フィッシャーズのシルクなんてまんまYouTube界のルフィだし(ビッグマウスで無駄に自信ありまくり)、ヒカルはYouTube界の革命家ドラゴンと自称していた。
要するに何か功績を上げて名を成すことによって承認欲求を満たそうとするのが「ONE PIECE」「NARUTO」の根底にあるものだし、それに影響を受け育ったYouTuberの生き方である。

動機が承認欲求のナルト

ナルトに関しては「火影を超す」だけならまだ立派な志だとは思うが、その後の「里の奴ら全員に自分の存在を認めさせる」が承認欲求でなくて何だというのか?
しかもその承認欲求に関してそれなりにメスを入れる展開はあったものの、私はナルトのそれがそのまま実現してしまった結末が根本的に好きになれない。
なぜなら海賊王や火影といったような地の時代の権威みたいなものに縋り、それになることで承認欲求を満たそうとするのは「自分軸に見せかけた他人軸」である。
言っておくが世の中の人たちは言うほどヒカルのことなど見向きもしないし興味もない、見ていたとしたら精々が暇つぶしだろう。

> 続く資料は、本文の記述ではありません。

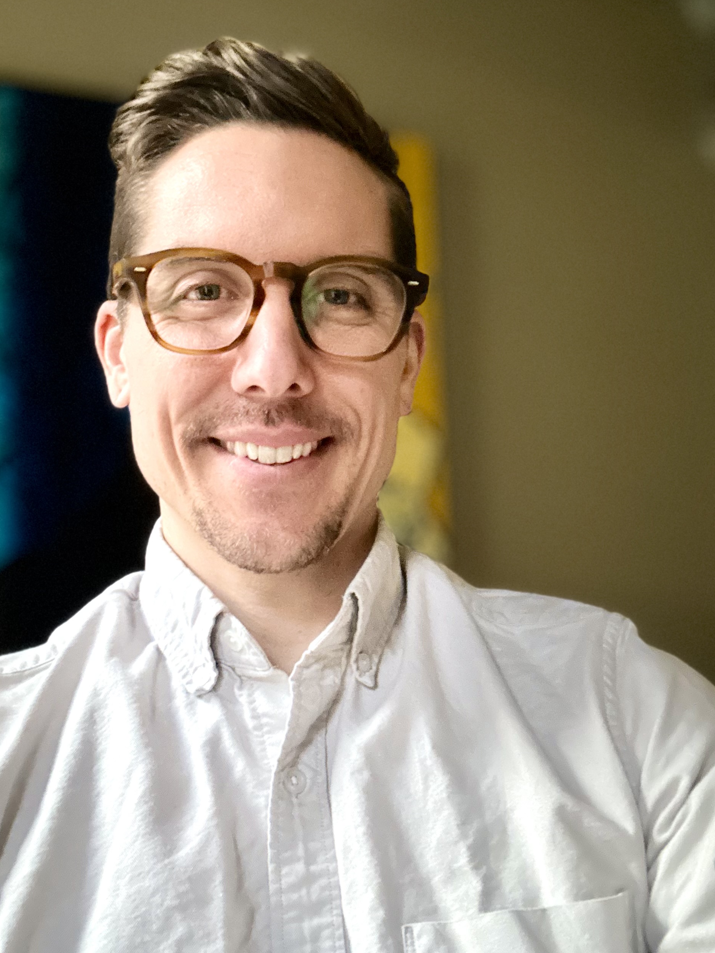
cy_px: 408
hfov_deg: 38.5
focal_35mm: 37
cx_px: 280
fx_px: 1019
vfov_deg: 50.0
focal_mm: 2.69
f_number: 1.9
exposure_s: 1/22
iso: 640
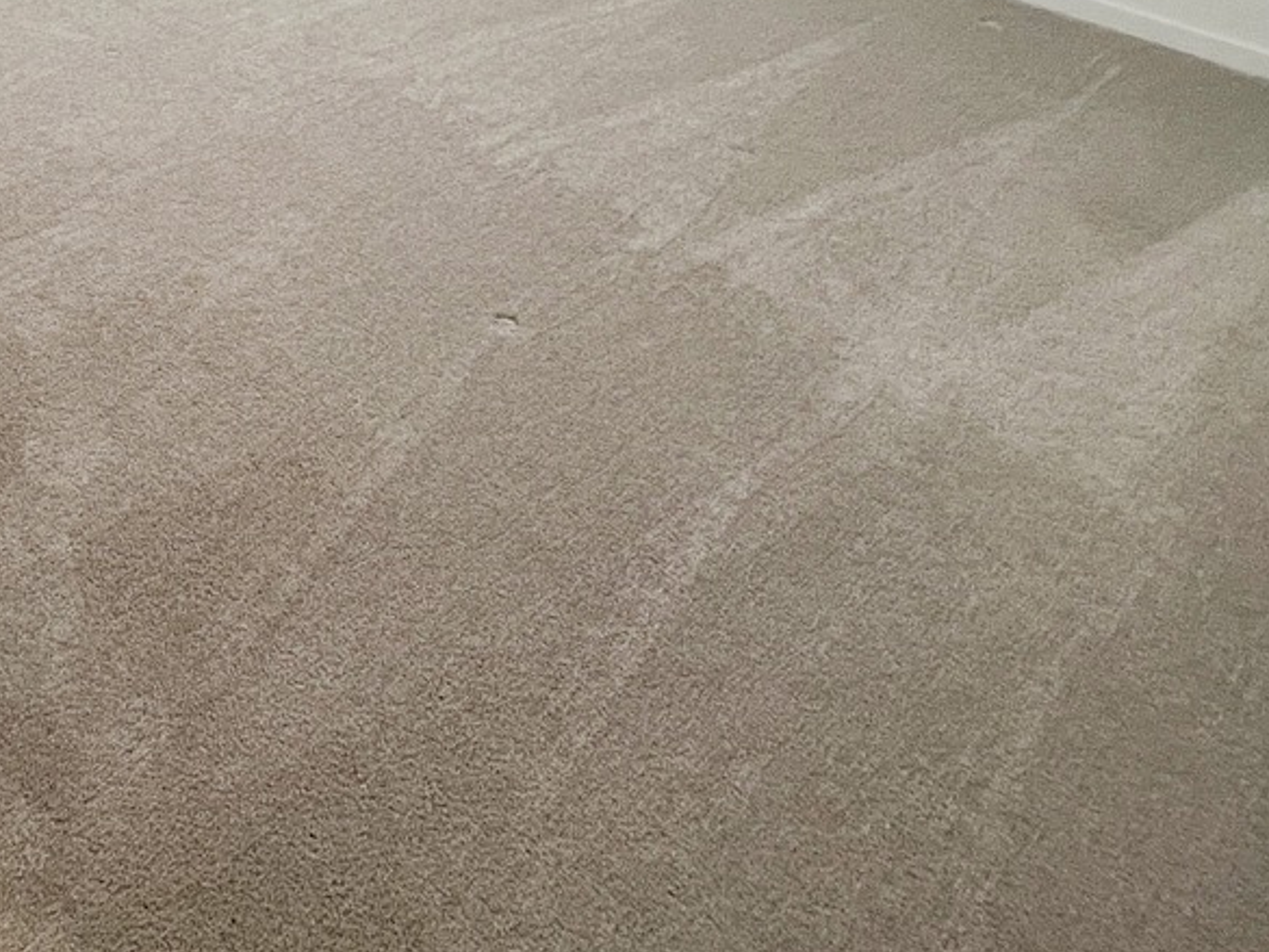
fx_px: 1173
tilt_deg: -24.9
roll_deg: +0.8
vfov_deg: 37.2
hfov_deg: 46.0
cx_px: -46
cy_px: -93
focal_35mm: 32
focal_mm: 1.57
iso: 250
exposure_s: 1/122
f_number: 1.8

そしてこれが同時に日本人の民族性でもあって、日本人は結局どこまで行こうと右顧左眄した末のみんなでGo!みたいな……自分本位で生きているようで、実は完全な他人軸だ。
承認欲求というのは精々駆け上がりの新人YouTuberがいうことであって、ヒカルのような古参のベテランクラスがいうべきことではないと思うぞ。
ヒカルほどの実績とカリスマ性と知名度と影響力がありながら、根っこの部分がいつまでも自らの小児性から卒業できていないのはどうなのであろうか?
私自身は昔からそうやって誰かに認められたいという思いで何かをしたことなんか一回もないし、この文章だって自分が書きたいから書いている。

ヒカルほどの上のレイヤーにいる人間が承認欲求なんて次元の低いところで話をしているのは個人的に違和感を覚えた。
それは同時にヒカルが自分自身で何を間違っていたかを軌道修正してもらえる機会の損失をも生んでしまうのである。
間違ったことを間違ったまま野放しにしてしまうと、本当に大切なものにすら気づけず辿り着かないまま終わってしまう。
大人になればなるほど、歳をとればとるほど自分が何を間違っていたかを指摘する人はいなくなっていくのである。

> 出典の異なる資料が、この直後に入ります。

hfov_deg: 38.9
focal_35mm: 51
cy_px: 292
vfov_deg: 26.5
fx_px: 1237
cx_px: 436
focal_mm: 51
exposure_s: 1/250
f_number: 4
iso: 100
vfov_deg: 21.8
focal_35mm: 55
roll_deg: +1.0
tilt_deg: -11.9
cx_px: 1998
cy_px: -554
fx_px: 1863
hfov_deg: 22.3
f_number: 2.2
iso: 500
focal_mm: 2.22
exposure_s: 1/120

そうなると、今の自分よりも上の高いステージに行くことが不可能になってしまうかもしれない。
確かに最初の段階は誰かに認められることや評価されることは大事だが、そこに慣れてきたらいい加減賞賛や承認欲求からは身を離した方がいい
自分をチヤホヤしてくれる信者と国が欲しい?大いに結構であるが、そんなことはまず承認欲求を乗り越えて社会貢献性に目覚めてから言って欲しい。
人間最後に頼ることができるのは自分だけ、他者はあくまでも自分に気づきを与え手を差し伸べてきっかけを与えてくれるだけだ。

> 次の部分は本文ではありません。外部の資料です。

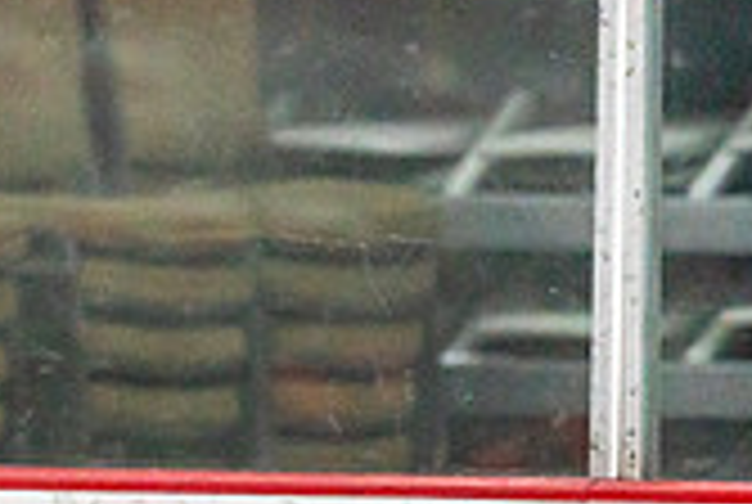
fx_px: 17473
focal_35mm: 835
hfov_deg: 2.5
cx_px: -18
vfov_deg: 1.7
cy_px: 740
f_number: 2.8
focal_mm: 200
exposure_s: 1/1250
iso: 3200
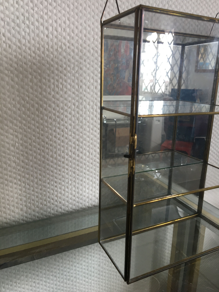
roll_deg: -1.2
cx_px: 110
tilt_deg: -14.4
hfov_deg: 48.2
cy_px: 146
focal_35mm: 29
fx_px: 245
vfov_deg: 61.7
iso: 80
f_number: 2.2
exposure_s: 1/33
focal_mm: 4.15
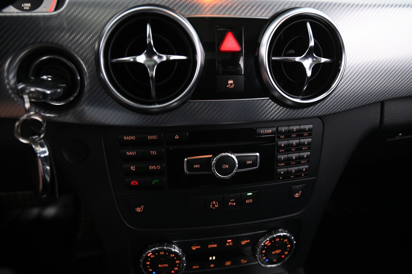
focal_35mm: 30
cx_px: 206
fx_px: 343
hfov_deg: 62.0
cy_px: 137
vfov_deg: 43.5
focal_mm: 30
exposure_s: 1/13
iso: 2000
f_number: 4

とても完成度が高く見応え抜群のプレゼンだっただけに、ヒカルの良くない点までもが露呈してしまったなと少し残念ではある。
まあヒカルに関しては一視聴者としてたまに見る程度なので、別にどんだけ稼ごうが成功しようが私にはどうでもいいことなのだが。
だが、令和の虎におけるパラダイムシフトを1つ起こした伝説の回であることは事実なので、それは素直に凄いと褒めておいてやろう。